А пока Люся пела и «Выходила на берег Катюша…», и «О танненбаум, о танненбаум» – пела и для своих соседей, и для улыбчивых немецких солдат, которые собирались на звуки детского голоса. И мир ее был просторен, потому что простирался от мерзлой коммуналки до прекрасной мечты из цветной музыкальной сказки. До мечты, которая обязательно должна сбыться.

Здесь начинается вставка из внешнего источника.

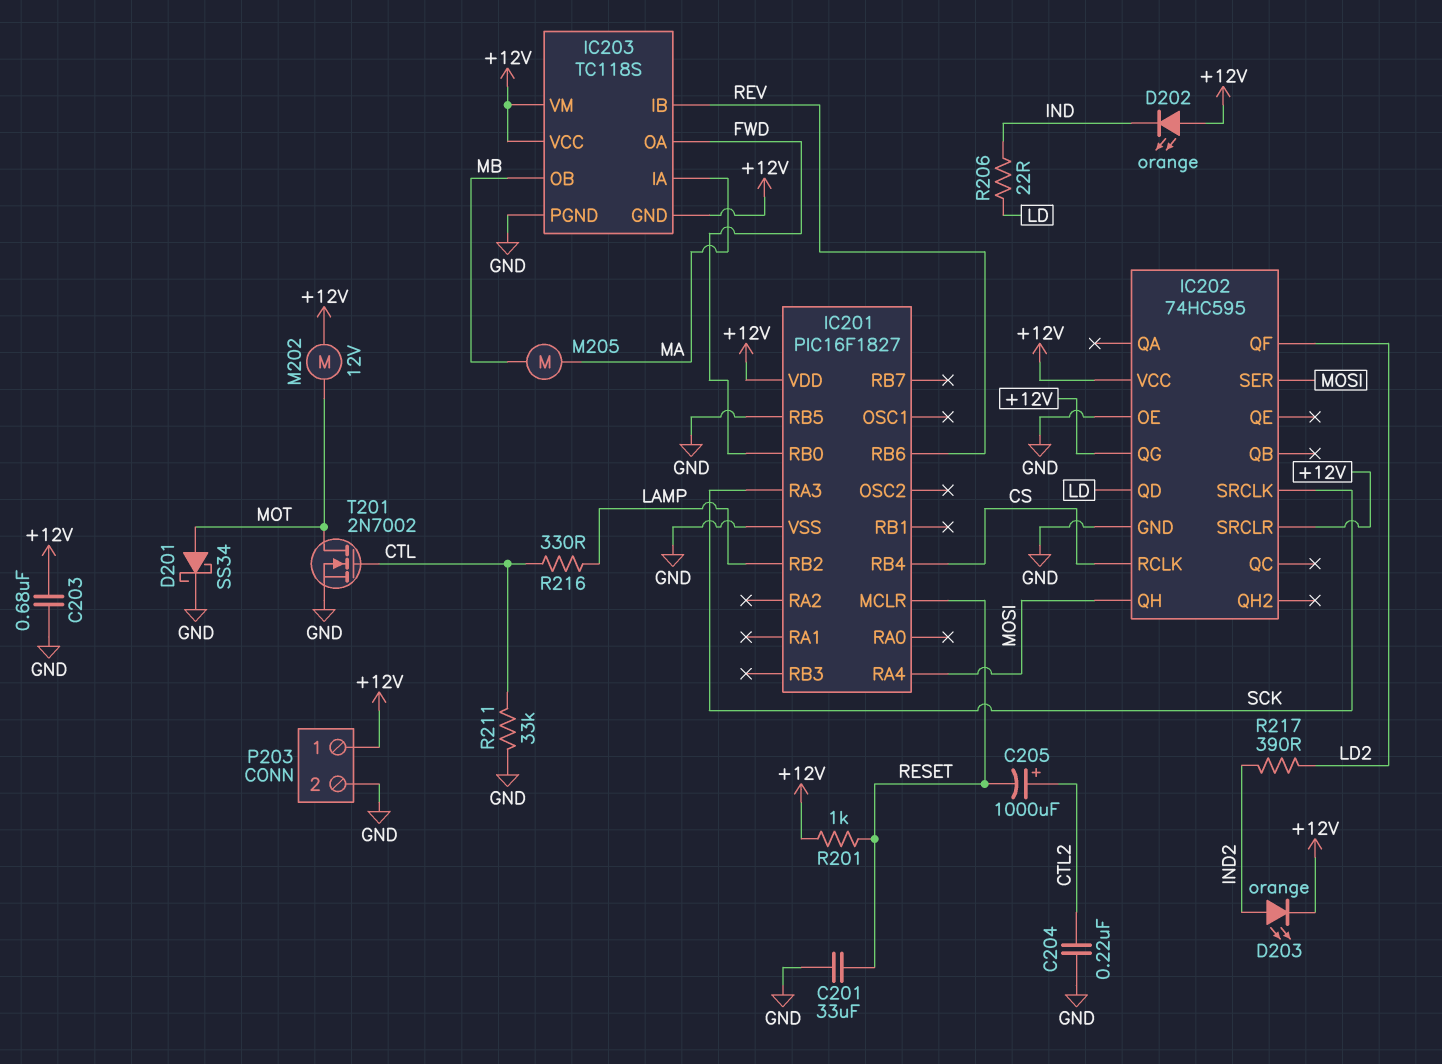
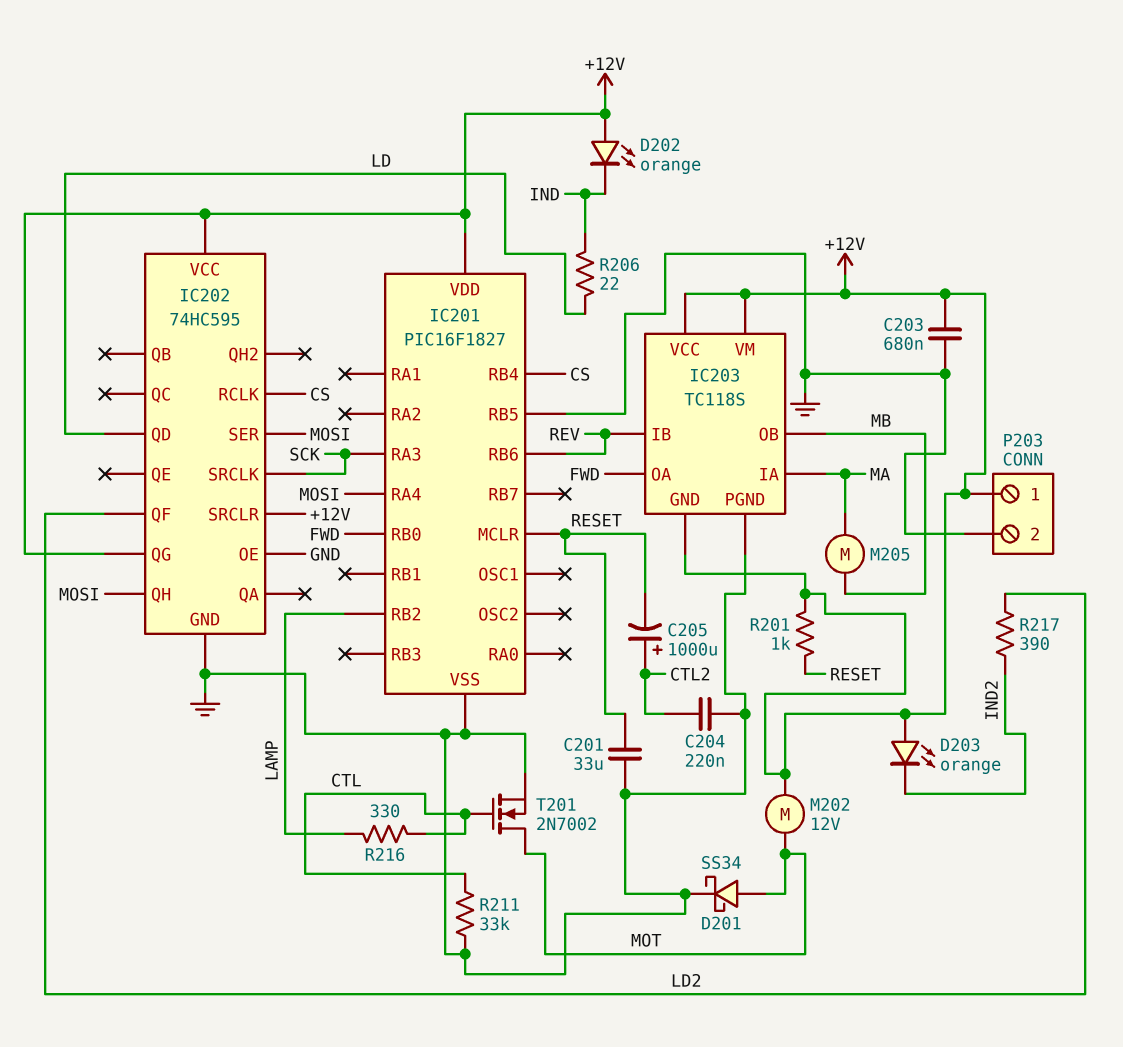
D203: LED orange (A IND2, K +12V) -> LED orange (A +12V, K IND2)

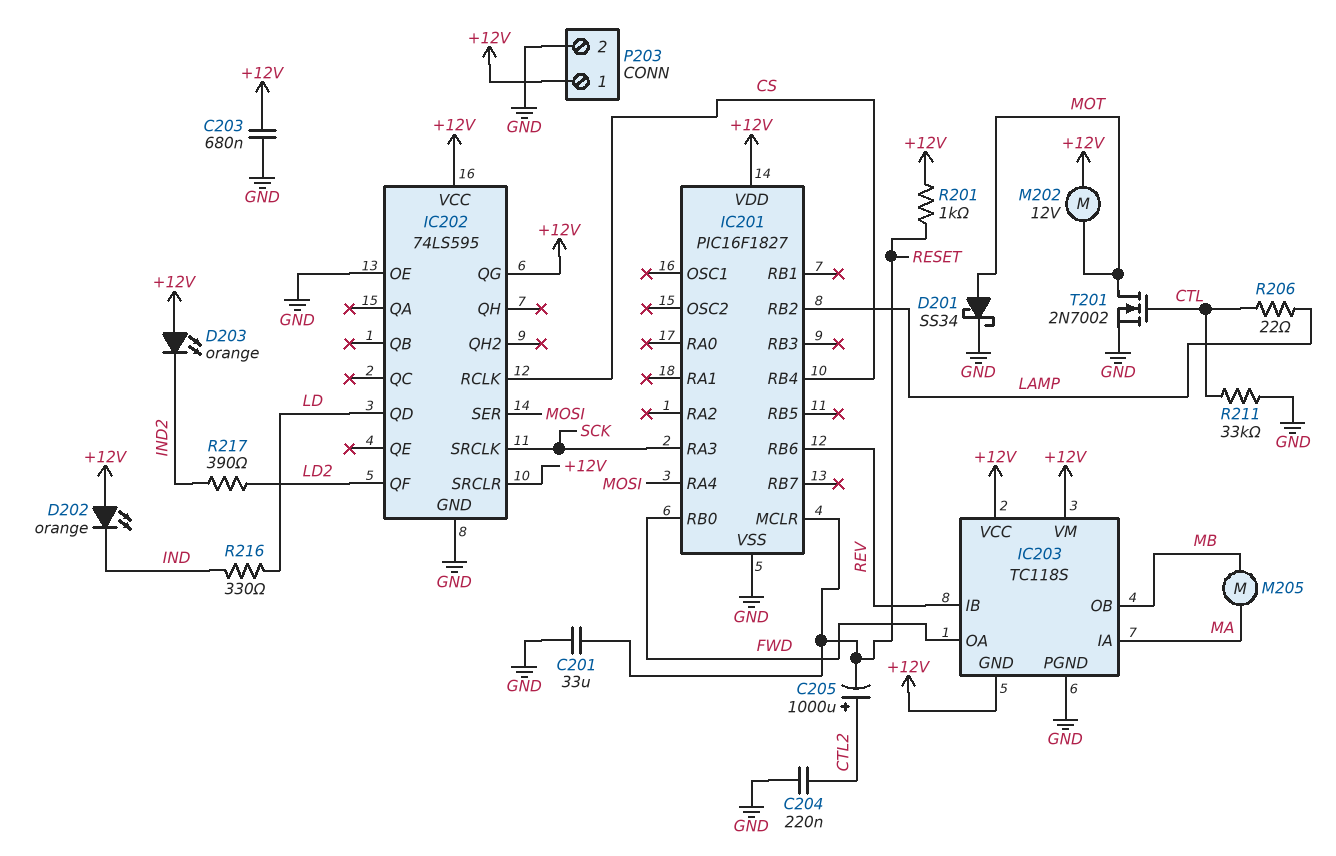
IC201 pin RB5: GND -> none
IC202: 74HC595 -> 74LS595
IC202 pin QH: MOSI -> none
R206: 22 (IND, LD) -> 22 (CTL, LAMP)
R216: 330 (CTL, LAMP) -> 330 (IND, LD)

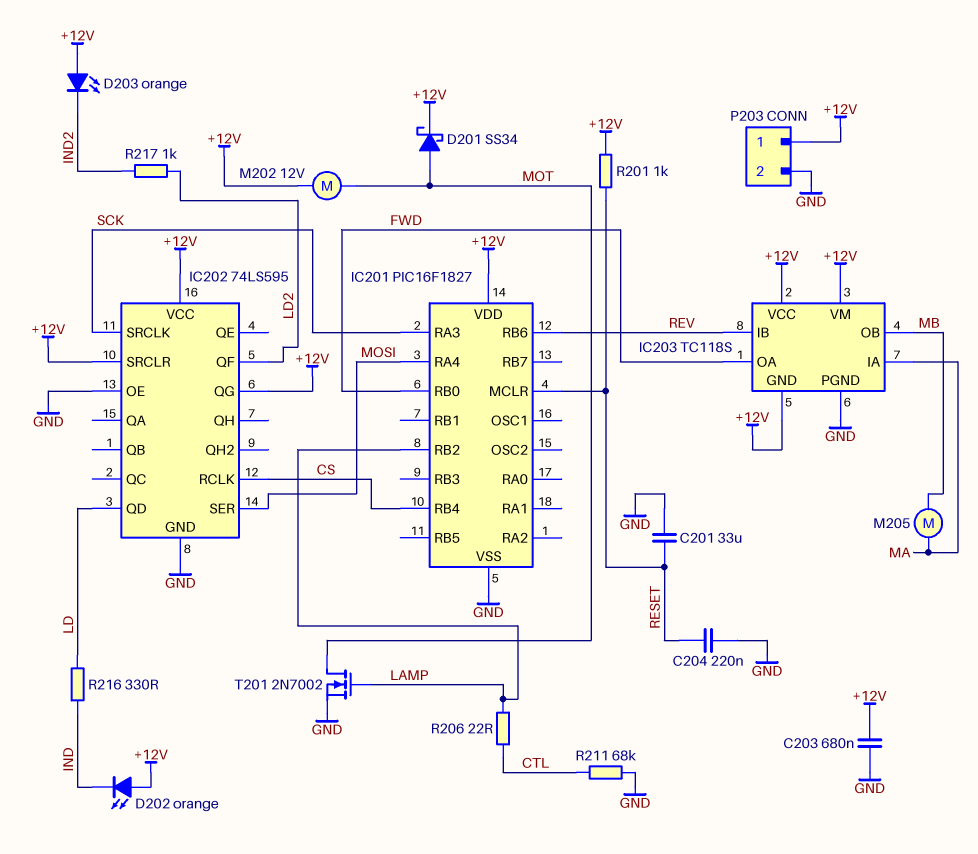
C204: 220nF (CTL2, GND) -> 220nF (GND, RESET)
C205: 1000uF (plus CTL2, minus RESET) -> none
D201: schottky SS34 (A MOT, K GND) -> schottky SS34 (A MOT, K +12V)
R211: 33k (CTL, GND) -> 68k (CTL, GND)
R217: 390 (IND2, LD2) -> 1k (IND2, LD2)
T201: NMOS 2N7002 (G CTL, D MOT, S GND) -> NMOS 2N7002 (G LAMP, D MOT, S GND)

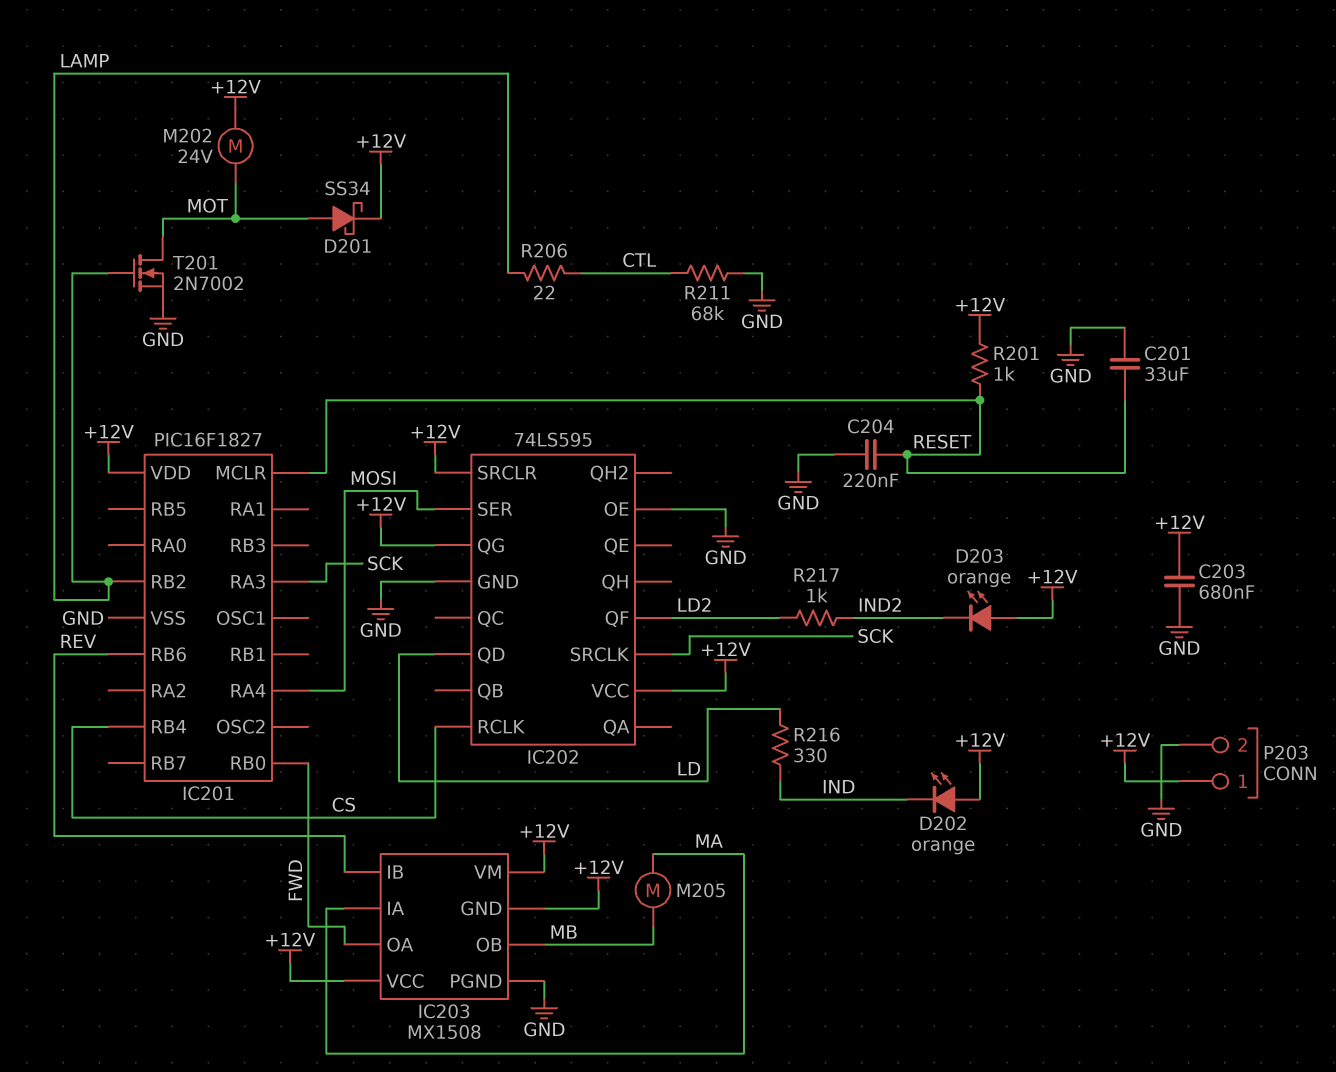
IC203: TC118S -> MX1508
M202: motor 12V (+12V, MOT) -> motor 24V (+12V, MOT)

Первые кумиры Гурченко – все как на подбор поющие. После Марики Рекк явились Джанетт Макдональд из «Роз-Мари» и «Строптивой Мариетты», Цара Леандер из «Сердца королевы» – исторической мелодрамы, которую в СССР выпустили под трагически эффектным, а главное, идеологически правильным названием «Дорога на эшафот». Трогательная Франческа Гааль в смешных и отчаянно грустных музыкальных комедиях «Петер» и «Маленькая мама», Лолита Торрес из «Возраста любви» и шикарная оперная дива из «Большого вальса» – ее в СССР все знали по имени героини Карлы Доннер. На самом деле это была Милица Корьюс, переехавшая в Голливуд литовка из украинской капеллы «Думка», – но может быть, и хорошо, что об этом никто не подозревал: женщина-мечта, залетевшая к нам из эпохи ветреного Штрауса, не могла гастролировать с капеллой «Думка» по рабоче-крестьянскому СССР – это разрушало бы ореол небожительницы. А ореол в комплексе звезды имел первостепенное значение.

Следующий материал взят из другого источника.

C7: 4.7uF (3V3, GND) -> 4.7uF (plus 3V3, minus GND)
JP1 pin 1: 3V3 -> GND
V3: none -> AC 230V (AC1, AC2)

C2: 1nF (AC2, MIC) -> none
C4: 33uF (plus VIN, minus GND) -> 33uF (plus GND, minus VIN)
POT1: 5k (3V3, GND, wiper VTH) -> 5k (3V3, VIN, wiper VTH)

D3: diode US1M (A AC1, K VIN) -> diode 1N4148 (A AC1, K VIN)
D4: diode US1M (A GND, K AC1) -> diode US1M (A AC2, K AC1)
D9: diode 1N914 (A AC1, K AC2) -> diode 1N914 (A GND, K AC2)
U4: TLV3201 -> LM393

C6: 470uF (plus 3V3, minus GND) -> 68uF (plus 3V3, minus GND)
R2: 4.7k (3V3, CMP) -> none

Это важно для понимания актерской природы нашей героини: кино в то время было отдельным миром. Его звезды были предметом обожания. Все эти дивы являлись зрителям как воплощение идеала. Идеал хрупкий, идеал страдающий, идеал влюбленный, идеал торжествующий, идеал погибающий – но обязательно идеал. В пышном обрамлении, в невероятных одеяниях с перьями и диадемами – во всем том, что должно было отделить звезду от замершего у ее подножия грешного мира. И само понятие кинозвезды входило в сознание именно в этом комплексе: звезда могла как угодно меняться, но при этом оставаться светилом, которое греет душу музыкой, пением, танцем, неземной красотой и сверкающей улыбкой. Это представление поддерживала и единственная тогда звезда советского кино – Любовь Орлова: она могла играть и письмоносицу Стрелку, и домработницу Анюту, но даже в рваном платье ее Золушки из «Светлого пути» мы все равно видели боковым зрением роскошные перья из диадемы цирковой примадонны Марион Диксон.
Детское впечатление – самое сильное, оно формирует систему ценностей на всю жизнь.
– Мне вечно грезились сказочные феерии, – с иронической, но все-таки грустной улыбкой рассказывала о том времени Гурченко. – Я – вся в белом, в розовых перьях с золотом. Или я – вся в черном с пушистой белой муфтой. И музыка, музыка, музыка!..
Уже будучи признанной драматической, даже трагедийной актрисой, уже сыграв роли в фильмах «Двадцать дней без войны», «Пять вечеров» и «Сибириада», уже соединив в себе самой кино как воплощение идеала – и кино как отражение реальности, кино в лучах театральных софитов – и кино, максимально приближенное к толпе, Людмила Гурченко продолжала считать удел звезды поющей и танцующей главным делом своей жизни. И страдала от нереализованности детской мечты, которая преследовала ее до конца дней.